See speaking in public and interviews are easy because I already know my audience. I know what my future employer wants to hear from me, I know the attitude they're looking for. But a person that comes up to you let's say at the grocery store? I have no idea what they want to hear or why they're even approaching me.
This is what happens in my mind when someone says hello: "Oh God, what does this person want? Why are they talking to me?" That is followed quickly by "Do I want to talk to this person?" The answer is usually "no".
But let's say that the conversation is about more than the weather. Let's say that said person says "Want to get a cup of coffee?" (For those of you that haven't seen Sleepless in Seattle you should. The rule is you invite a person for a drink, not dinner because you could realize half-way through dinner that you want to run away very very quickly.)
Coffee.
Now what? Here are a few pieces of advice:
- Ladies: Offer to pay. Men: Do not let the girl pay. There are exceptions to this rule but I've never much paid attention to them.
I'm kidding! Have a sense of humor. Both of you should offer to pay, only one of you should win and the "battle" shouldn't take half an hour.
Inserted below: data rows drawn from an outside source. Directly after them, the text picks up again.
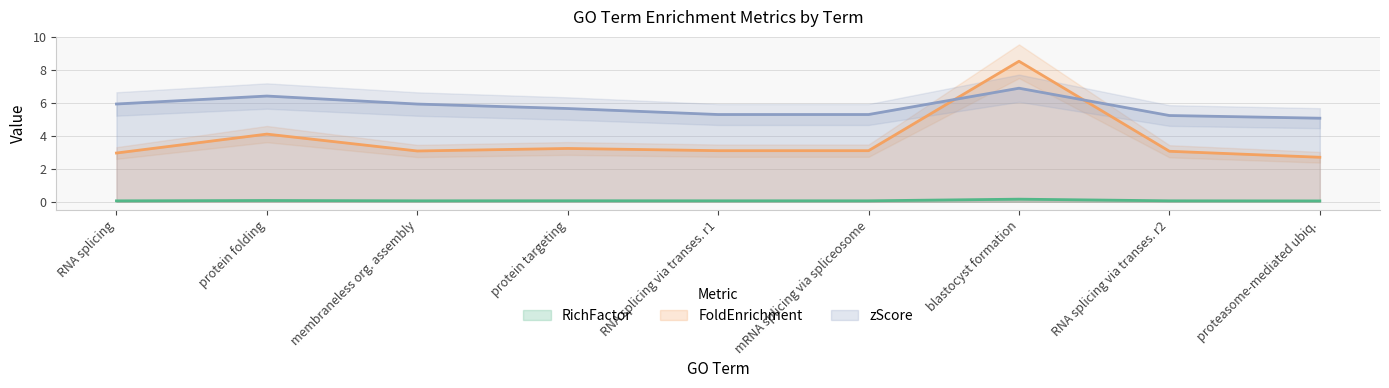

True or false: FoldEnrichment and RichFactor intersect in this chart.

False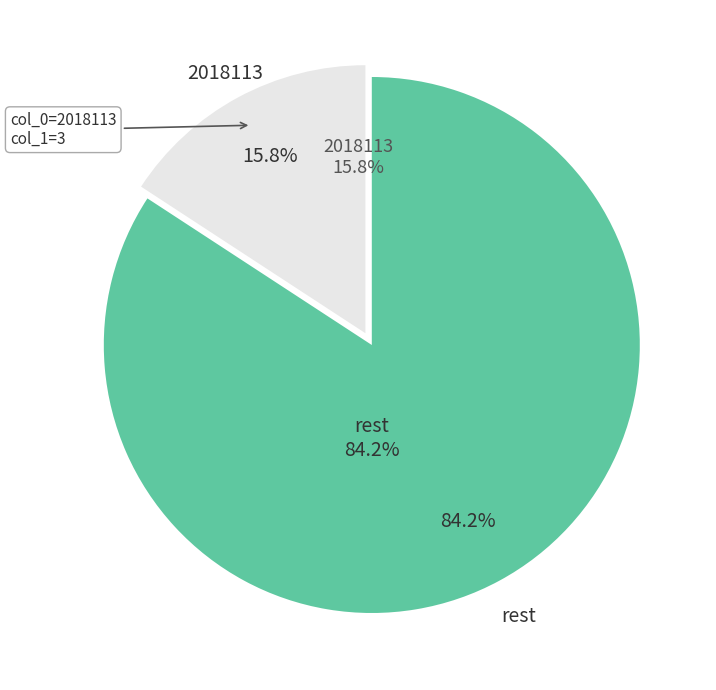

Does 2018114 account for over 50% of the chart?

No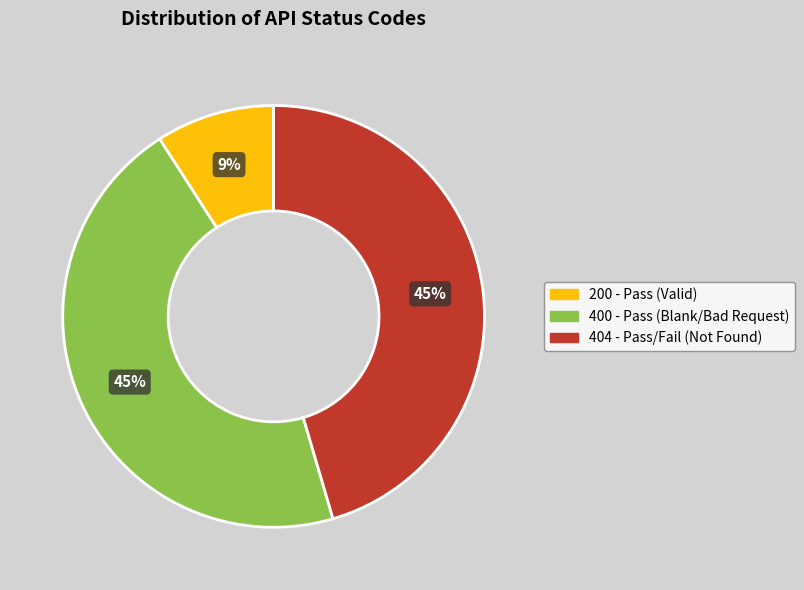

How many segments does this pie chart have?

3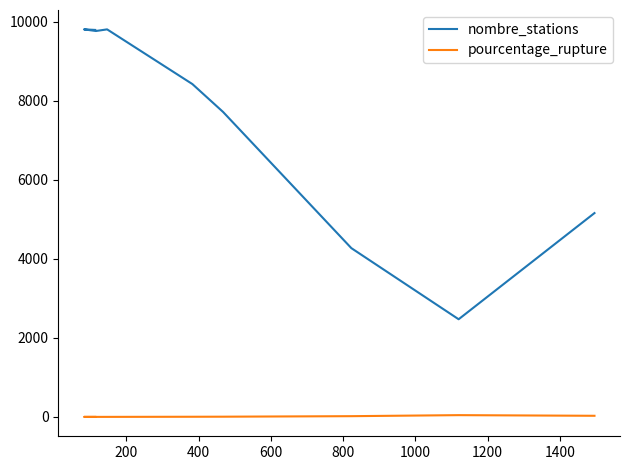

True or false: pourcentage_rupture and nombre_stations cross at least once.

False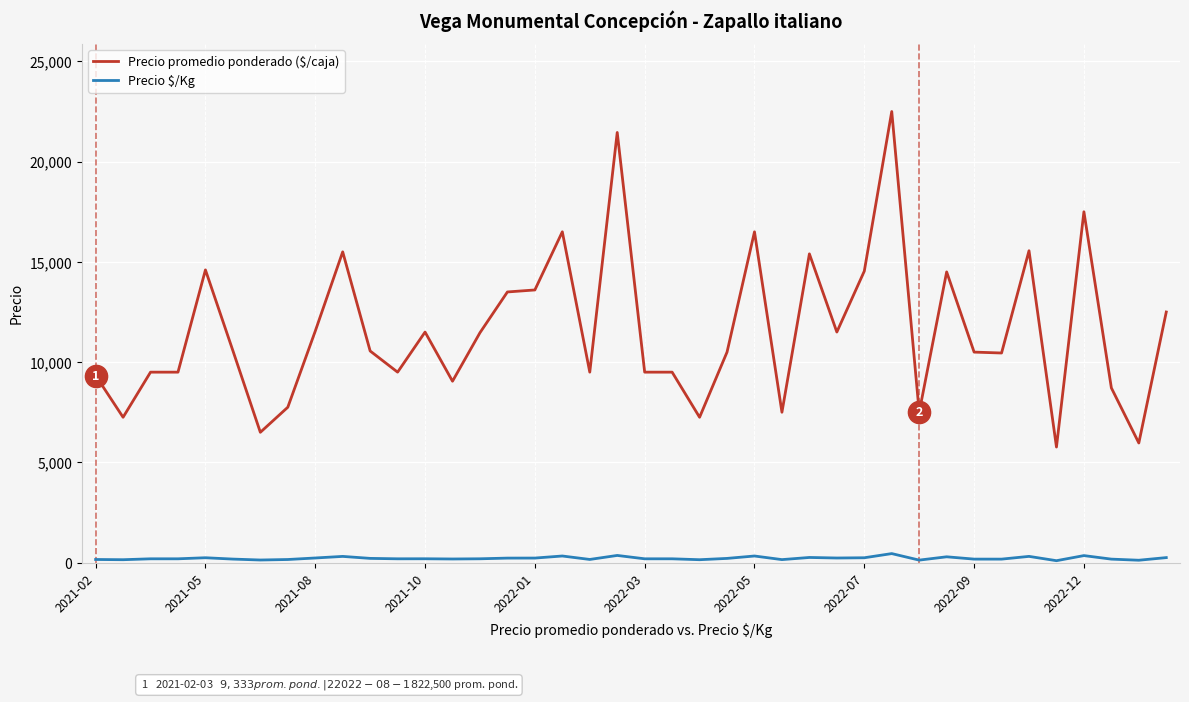

Which series has the widest spread of values?

Precio promedio ponderado ($/caja)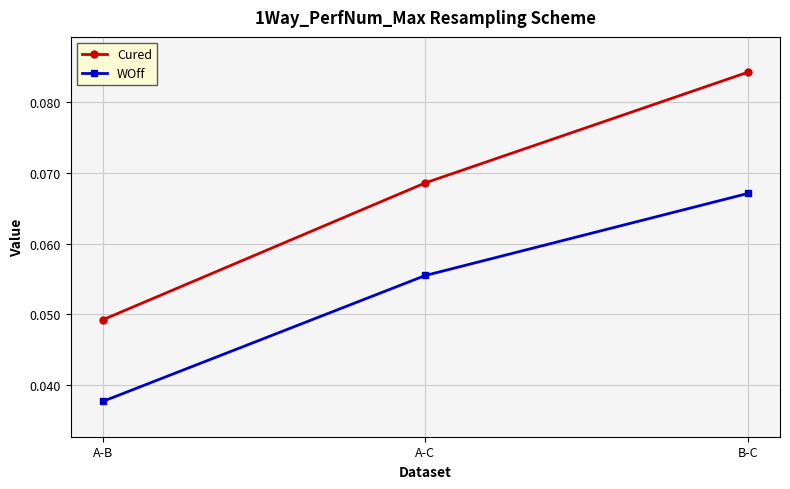

The value of WOff at A-C is 0.0. True or false?

False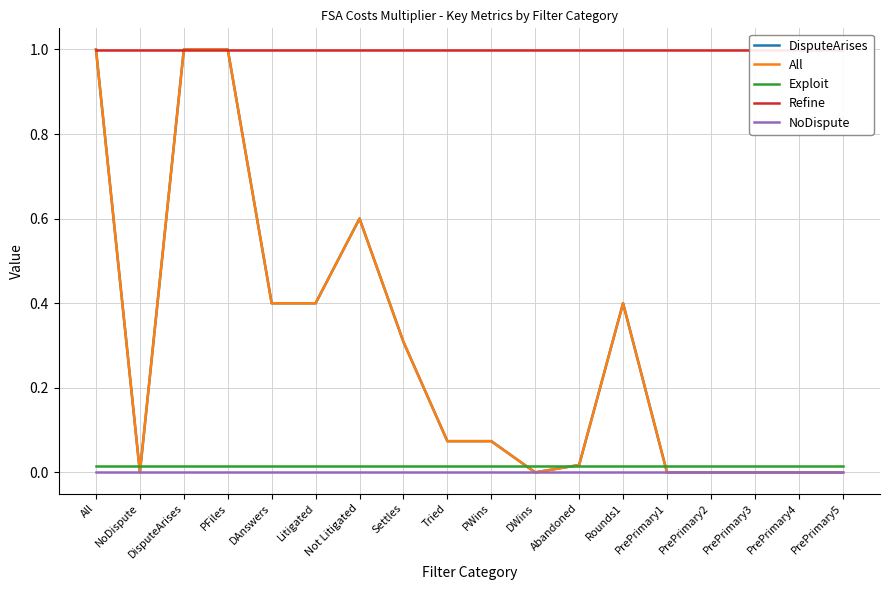

Which series has the largest range (max minus min)?

DisputeArises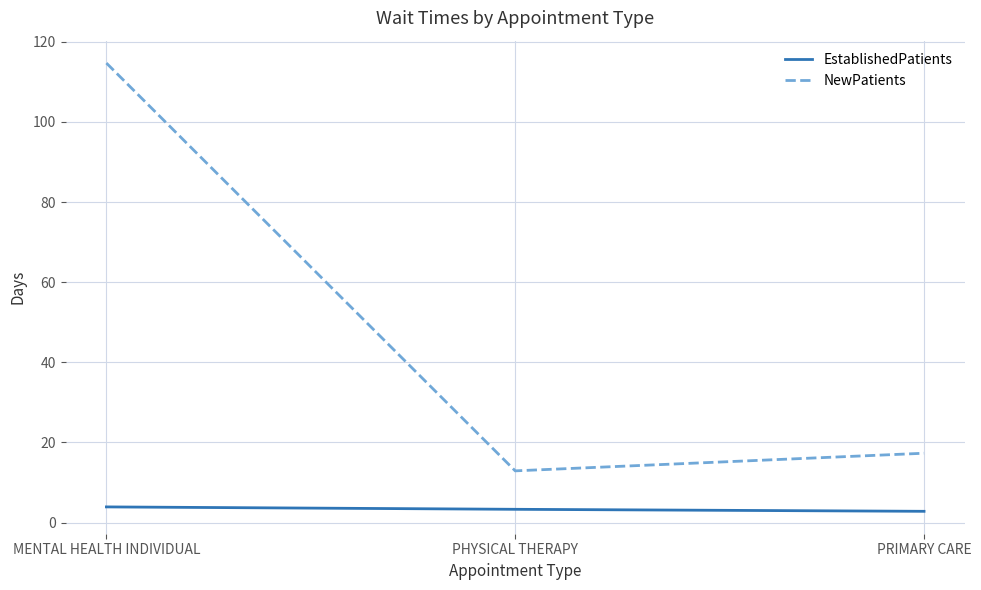

What position from the left is PHYSICAL THERAPY?

2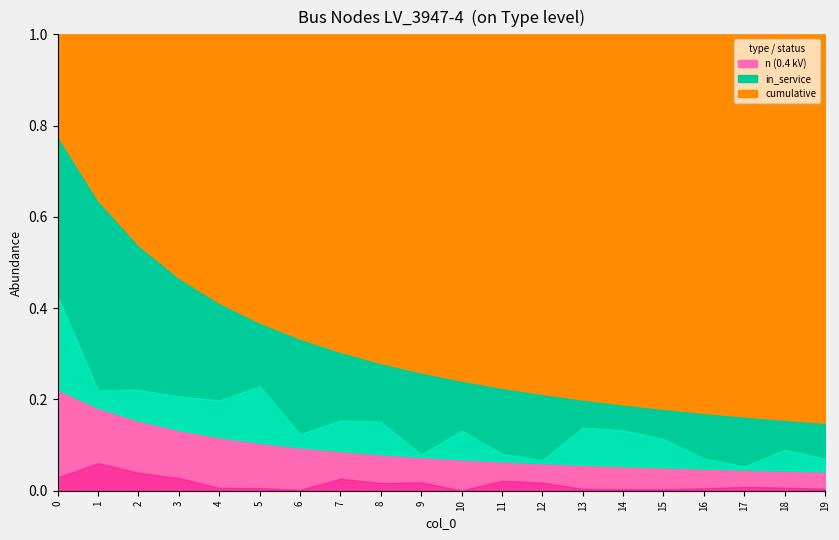

What are all the series names shown in the legend?

n (0.4 kV), in_service, cumulative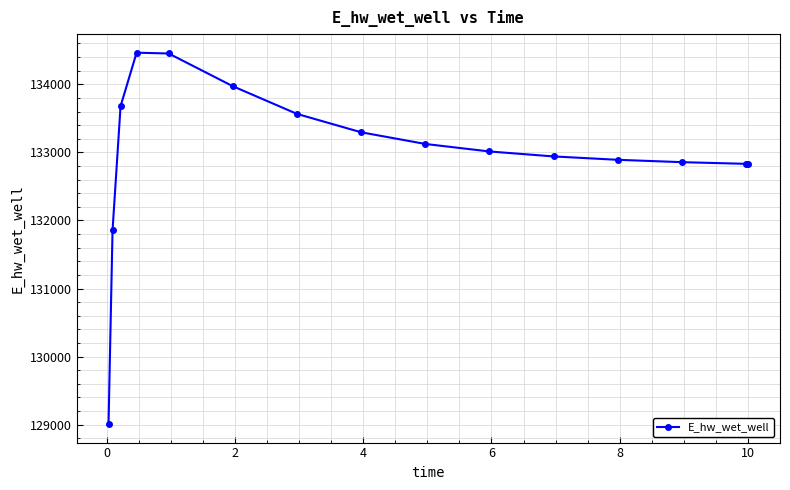

What is the value of the 11th point from the left?

132940.8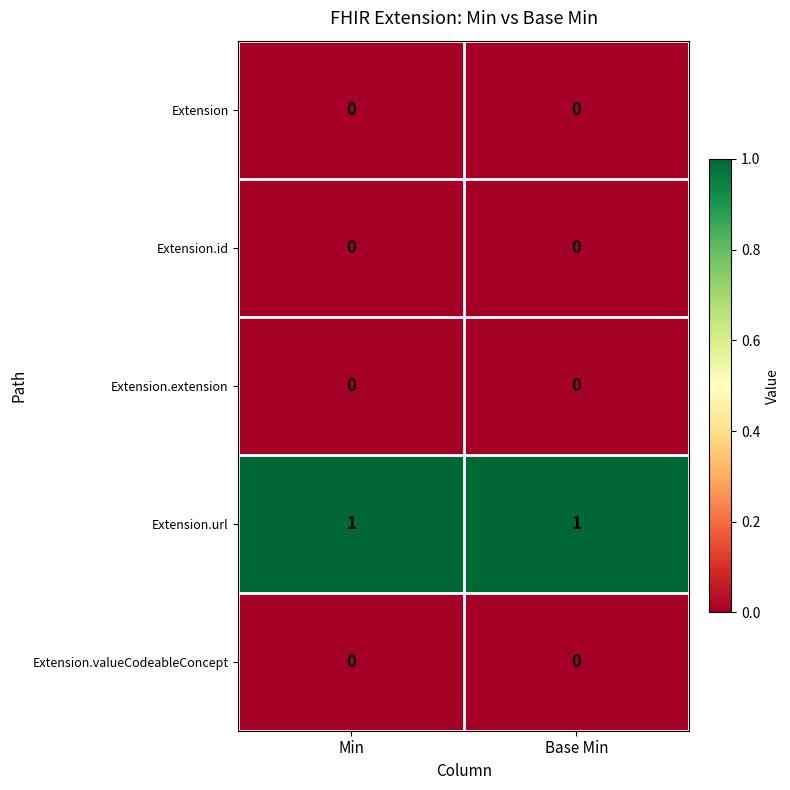

At how many categories does at least one series exceed 0?

2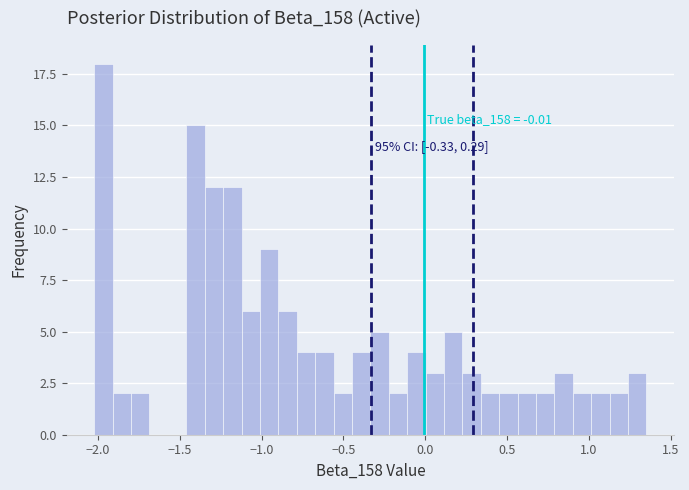

Read against the x-axis, roughly where is the centre of the tallest bar?

-1.95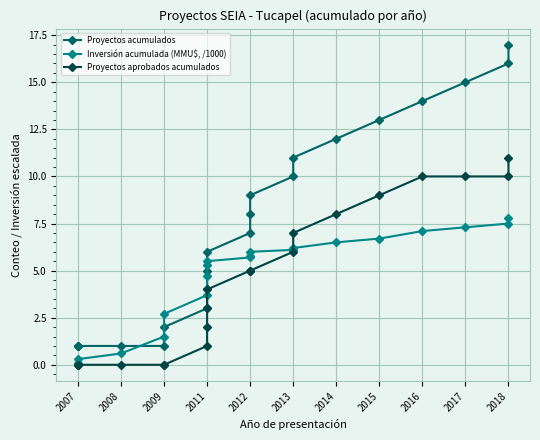

How many data points does each series have?

21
- Never, ever, and I do mean ever talk about politics or religion. I'm serious people. The person sitting in front of you could be a totally nice and lovable human being. Do you really want to find out on your first cup of coffee that he/she thinks Obama is a foreign-born Muslim? No!
Disclaimer: Eventually, you will have to talk about these things. But don't do it when you are trying to make the first impression. Save it for later, when you realize that you can deal with certain differences. Because, if you think about it, politicians are temporary, love is forever.
- Do not start any sentence with "I hate". It just makes you seem like a negative person. Instead switch the words around and instead of saying "I hate the Lakers and Kobe Bryant" say "I would love for the Suns to beat the Lakers in the playoffs this year." See that?
- Don't lie! Because you WILL get caught and after you get caught the person you told the lie to will always remember that you lied. They may not even remember what you lied about, but you will be labeled a liar FOR-E-VER. Just tell the truth, always. FYI: We all live with our parents.
- Men: I don't care how much cleavage I'm showing, they don't talk. So eyes up.
- Ladies: Keep the cleavage to a minimum if you want someone to pay attention to what you're saying.
- Don't pick your nose. Don't scratch your private parts. Don't burp.
- Yes, you are allowed to eat.
- Yes, you are allowed to touch the other person. But just know that even the slightest grace means volumes, so plan accordingly.
- If all you can think of to talk about is Who Played Batman Better? then that's ok. (It was Keaton, btw).
- Before you start showing your really really weird/funny side make sure this person gets the joke. Otherwise they might think you have some kind of mental disability and that's why you keep yelling PENIS in between the conversation.
- If there is more than five seconds of silence then you are not interested in this person and they are not interested in you. Run away as fast as you can.
- Save the dirty talk for another night or for a more appropriate venue.
- The part where you say goodbye is the most awkward part of the entire evening (unless one of you actually yelled PENIS, and even then it's kind of a tie). But remember, it's not a business meeting, don't shake hands and say "We'll be in touch".
Once you get past the initial extremely scary, and possibly unnecessary social ritual then things should go smoothly.
Actually, things should go smoothly after the initial "Hello", but the trick is to get over our fears and say it back.